# Mario Environment Setup

In [4]:
%pip install gym_super_mario_bros==7.3.0 nes_py

Collecting gym_super_mario_bros==7.3.0
  Using cached gym_super_mario_bros-7.3.0-py2.py3-none-any.whl (198 kB)
Collecting nes_py
  Using cached nes_py-8.2.1.tar.gz (77 kB)
  Preparing metadata (setup.py): started
  Preparing metadata (setup.py): finished with status 'done'
Building wheels for collected packages: nes_py
  Building wheel for nes_py (setup.py): started
  Building wheel for nes_py (setup.py): finished with status 'done'
  Created wheel for nes_py: filename=nes_py-8.2.1-cp39-cp39-win_amd64.whl size=45819 sha256=7e379aa5587b8e944c4d76c4cb56747e688181995e0c8bddf98d130aed9c939a
  Stored in directory: c:\users\anurag verma\appdata\local\pip\cache\wheels\c6\e1\4b\dbbd5d4a46ad80c0149d5671edb272c728c130e4d5750ca1d2
Successfully built nes_py
Installing collected packages: nes_py, gym_super_mario_bros
Successfully installed gym_super_mario_bros-7.3.0 nes_py-8.2.1
Note: you may need to restart the kernel to use updated packages.


In [44]:
# Import the game
import gym_super_mario_bros
# Import the Joypad wrapper
from nes_py.wrappers import JoypadSpace
# Import the SIMPLIFIED controls
from gym_super_mario_bros.actions import SIMPLE_MOVEMENT

* Use of the `make()` function to setup the simulation

* The `make()` function takes one argument of type str, which is the name of the RL task.
* The RL task and its simulation is usually called environment in RL.

In [45]:
# Setup game
env = gym_super_mario_bros.make('SuperMarioBros-v0')
env = JoypadSpace(env, SIMPLE_MOVEMENT)

The first line imports the Super Mario Bros environment using the gym_super_mario_bros.make() function. This function takes the name of the game as an argument, in this case, "SuperMarioBros-v0". The environment represents the game and provides an interface to interact with it.

The second line wraps the environment with the JoypadSpace function, which allows the use of pre-defined actions for the game. The SIMPLE_MOVEMENT variable represents a set of simple actions that can be performed in the game, such as moving left or right, jumping, etc.

In [46]:
# checking the environment
print(env.observation_space)

Box(0, 255, (240, 256, 3), uint8)


The code `print(env.observation_space)` is used to check the observation space of the Super Mario Bros environment that was previously set up.

The observation space is a description of the state of the environment at any given time, and it represents what the agent can see and use to make decisions. The output of this code will typically be a description of the shape and type of the observation space, which can be a tuple or a Box object.

For example, the output could be `(240, 256, 3)`, which means that the observation space is a 3-dimensional array of size 240x256 pixels, with 3 color channels (RGB).

By knowing the observation space, an agent can use it to determine what actions to take based on what it sees in the environment, and how to represent the state of the environment in its internal model.

In [47]:
# checking the action space
print(env.action_space)


Discrete(7)


The action space is a description of the possible actions that an agent can take in the environment.

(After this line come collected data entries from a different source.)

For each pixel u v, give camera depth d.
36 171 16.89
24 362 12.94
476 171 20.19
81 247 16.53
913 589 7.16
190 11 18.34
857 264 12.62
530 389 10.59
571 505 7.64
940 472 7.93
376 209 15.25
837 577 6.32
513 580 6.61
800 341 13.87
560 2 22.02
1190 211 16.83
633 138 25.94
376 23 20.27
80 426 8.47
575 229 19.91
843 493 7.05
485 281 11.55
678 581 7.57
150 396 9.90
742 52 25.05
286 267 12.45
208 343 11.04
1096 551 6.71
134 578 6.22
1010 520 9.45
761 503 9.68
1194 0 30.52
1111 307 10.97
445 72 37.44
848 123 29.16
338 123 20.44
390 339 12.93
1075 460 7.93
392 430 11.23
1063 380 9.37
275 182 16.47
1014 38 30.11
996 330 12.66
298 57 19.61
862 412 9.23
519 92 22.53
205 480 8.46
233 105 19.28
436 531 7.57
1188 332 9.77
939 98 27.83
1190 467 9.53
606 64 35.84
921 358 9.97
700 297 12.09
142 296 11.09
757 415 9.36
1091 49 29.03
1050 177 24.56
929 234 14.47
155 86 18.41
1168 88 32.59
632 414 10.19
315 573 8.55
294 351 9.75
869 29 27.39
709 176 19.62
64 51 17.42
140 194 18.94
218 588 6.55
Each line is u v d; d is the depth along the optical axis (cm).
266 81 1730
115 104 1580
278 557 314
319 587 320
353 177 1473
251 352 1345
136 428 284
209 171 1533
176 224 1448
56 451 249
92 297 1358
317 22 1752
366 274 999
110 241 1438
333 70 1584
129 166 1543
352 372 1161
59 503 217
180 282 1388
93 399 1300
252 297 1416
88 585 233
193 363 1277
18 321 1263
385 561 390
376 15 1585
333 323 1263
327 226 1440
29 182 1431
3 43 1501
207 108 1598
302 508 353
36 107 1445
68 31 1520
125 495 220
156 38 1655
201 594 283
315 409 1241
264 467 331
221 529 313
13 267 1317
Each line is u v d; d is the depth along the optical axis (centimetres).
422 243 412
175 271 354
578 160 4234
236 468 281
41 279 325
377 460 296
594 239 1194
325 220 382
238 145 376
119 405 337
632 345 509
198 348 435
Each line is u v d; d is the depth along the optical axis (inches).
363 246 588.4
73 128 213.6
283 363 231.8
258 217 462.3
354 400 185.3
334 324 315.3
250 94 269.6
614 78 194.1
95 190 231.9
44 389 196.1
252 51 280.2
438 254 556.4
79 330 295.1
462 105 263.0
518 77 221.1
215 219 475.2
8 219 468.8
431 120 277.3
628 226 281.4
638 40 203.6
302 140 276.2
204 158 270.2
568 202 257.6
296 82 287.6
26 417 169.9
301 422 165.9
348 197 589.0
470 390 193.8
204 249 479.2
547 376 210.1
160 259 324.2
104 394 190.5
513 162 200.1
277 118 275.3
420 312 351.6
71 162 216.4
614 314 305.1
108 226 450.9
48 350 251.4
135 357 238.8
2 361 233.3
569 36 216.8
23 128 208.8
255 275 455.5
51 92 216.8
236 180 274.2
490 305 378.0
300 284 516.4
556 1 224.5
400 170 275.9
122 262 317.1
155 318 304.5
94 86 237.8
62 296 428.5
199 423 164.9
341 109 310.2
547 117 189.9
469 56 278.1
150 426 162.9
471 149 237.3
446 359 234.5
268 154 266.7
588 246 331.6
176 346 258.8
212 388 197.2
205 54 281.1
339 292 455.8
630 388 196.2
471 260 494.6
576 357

The output of this code will typically be a description of the type and shape of the action space.

In [48]:
env.reset()
# checking the environment
print(env.observation_space)
# checking the action space
print(env.action_space)

Box(0, 255, (240, 256, 3), uint8)
Discrete(7)


In [74]:
action = env.action_space.sample()
action

3

The code `action = env.action_space.sample()` generates a random action from the action space of the Super Mario Bros environment that was previously set up.

The `env.action_space.sample()` method selects a random action from the action space. The output of this code will typically be an integer that represents the selected action.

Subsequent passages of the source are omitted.